• WORK TO BE COMPLETED: Repeat the lines word for word, from the start of the entries through the line that contains "Reading left to".

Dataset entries
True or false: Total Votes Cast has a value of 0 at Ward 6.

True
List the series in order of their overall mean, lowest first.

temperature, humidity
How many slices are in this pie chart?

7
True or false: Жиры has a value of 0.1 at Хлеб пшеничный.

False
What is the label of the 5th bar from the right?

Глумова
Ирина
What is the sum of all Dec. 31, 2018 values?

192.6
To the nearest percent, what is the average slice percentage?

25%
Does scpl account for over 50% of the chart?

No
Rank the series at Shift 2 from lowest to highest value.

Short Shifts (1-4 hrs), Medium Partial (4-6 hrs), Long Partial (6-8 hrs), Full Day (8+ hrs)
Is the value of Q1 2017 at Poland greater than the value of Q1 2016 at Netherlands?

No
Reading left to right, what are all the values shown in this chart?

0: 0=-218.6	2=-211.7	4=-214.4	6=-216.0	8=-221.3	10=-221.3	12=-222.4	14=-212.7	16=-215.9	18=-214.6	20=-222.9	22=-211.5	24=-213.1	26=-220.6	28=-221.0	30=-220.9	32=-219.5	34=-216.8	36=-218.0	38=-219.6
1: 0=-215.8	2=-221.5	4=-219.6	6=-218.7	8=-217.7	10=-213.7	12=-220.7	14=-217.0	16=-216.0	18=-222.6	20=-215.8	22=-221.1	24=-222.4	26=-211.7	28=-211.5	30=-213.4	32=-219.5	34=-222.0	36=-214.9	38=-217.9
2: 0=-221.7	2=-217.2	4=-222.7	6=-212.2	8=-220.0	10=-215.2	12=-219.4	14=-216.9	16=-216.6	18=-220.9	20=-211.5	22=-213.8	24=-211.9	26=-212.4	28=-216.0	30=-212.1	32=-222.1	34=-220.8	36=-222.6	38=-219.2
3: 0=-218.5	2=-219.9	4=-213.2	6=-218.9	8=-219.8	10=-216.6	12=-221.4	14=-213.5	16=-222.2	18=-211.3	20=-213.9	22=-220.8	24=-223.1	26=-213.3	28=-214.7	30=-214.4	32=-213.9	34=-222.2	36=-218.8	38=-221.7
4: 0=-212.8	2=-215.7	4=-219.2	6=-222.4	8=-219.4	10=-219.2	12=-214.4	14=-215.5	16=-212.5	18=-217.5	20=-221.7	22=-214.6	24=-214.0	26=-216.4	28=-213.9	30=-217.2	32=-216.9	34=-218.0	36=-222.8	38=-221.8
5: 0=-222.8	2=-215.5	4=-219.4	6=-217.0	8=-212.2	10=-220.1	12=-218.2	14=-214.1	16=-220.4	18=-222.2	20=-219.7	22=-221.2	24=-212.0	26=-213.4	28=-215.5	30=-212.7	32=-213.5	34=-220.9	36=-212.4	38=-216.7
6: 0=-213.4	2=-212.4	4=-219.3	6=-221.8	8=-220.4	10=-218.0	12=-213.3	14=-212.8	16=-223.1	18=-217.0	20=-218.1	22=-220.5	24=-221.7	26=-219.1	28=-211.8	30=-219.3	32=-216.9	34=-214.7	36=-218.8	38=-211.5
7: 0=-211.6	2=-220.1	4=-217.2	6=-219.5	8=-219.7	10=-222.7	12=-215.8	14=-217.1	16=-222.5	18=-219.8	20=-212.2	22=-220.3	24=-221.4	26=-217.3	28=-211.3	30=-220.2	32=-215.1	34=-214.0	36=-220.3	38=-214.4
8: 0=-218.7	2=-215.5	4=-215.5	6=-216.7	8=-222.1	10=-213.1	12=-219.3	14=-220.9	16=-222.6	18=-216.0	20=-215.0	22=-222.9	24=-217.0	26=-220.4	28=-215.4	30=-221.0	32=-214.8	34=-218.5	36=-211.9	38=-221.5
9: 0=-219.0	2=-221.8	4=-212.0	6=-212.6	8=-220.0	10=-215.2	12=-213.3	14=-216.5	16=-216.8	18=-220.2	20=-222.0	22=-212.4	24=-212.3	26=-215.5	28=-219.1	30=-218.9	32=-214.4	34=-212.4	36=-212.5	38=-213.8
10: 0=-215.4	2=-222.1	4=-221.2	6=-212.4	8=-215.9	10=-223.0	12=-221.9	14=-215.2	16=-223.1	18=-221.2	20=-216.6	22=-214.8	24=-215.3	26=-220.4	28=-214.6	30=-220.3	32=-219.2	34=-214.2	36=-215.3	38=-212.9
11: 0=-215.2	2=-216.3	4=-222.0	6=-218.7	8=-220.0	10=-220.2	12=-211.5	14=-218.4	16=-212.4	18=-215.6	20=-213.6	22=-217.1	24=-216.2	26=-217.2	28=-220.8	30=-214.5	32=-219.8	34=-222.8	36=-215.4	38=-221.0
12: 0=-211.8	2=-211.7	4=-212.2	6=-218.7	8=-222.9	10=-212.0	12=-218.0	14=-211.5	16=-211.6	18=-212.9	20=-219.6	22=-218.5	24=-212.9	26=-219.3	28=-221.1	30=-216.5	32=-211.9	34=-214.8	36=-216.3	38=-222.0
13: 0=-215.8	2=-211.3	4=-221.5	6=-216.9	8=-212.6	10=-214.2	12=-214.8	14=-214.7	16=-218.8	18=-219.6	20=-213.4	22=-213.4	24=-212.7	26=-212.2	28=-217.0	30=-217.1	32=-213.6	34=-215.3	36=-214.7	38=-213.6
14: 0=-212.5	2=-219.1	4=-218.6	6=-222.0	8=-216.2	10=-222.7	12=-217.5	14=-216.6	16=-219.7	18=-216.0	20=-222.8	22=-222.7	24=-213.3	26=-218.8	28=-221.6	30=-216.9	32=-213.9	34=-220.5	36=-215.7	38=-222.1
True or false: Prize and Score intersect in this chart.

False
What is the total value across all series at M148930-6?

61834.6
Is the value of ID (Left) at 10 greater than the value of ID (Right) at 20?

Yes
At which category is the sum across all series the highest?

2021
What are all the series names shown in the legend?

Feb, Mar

• WRITTEN ANSWER:
True or false: Total Votes Cast has a value of 0 at Ward 6.

True
List the series in order of their overall mean, lowest first.

temperature, humidity
How many slices are in this pie chart?

7
True or false: Жиры has a value of 0.1 at Хлеб пшеничный.

False
What is the label of the 5th bar from the right?

Глумова
Ирина
What is the sum of all Dec. 31, 2018 values?

192.6
To the nearest percent, what is the average slice percentage?

25%
Does scpl account for over 50% of the chart?

No
Rank the series at Shift 2 from lowest to highest value.

Short Shifts (1-4 hrs), Medium Partial (4-6 hrs), Long Partial (6-8 hrs), Full Day (8+ hrs)
Is the value of Q1 2017 at Poland greater than the value of Q1 2016 at Netherlands?

No
Reading left to right, what are all the values shown in this chart?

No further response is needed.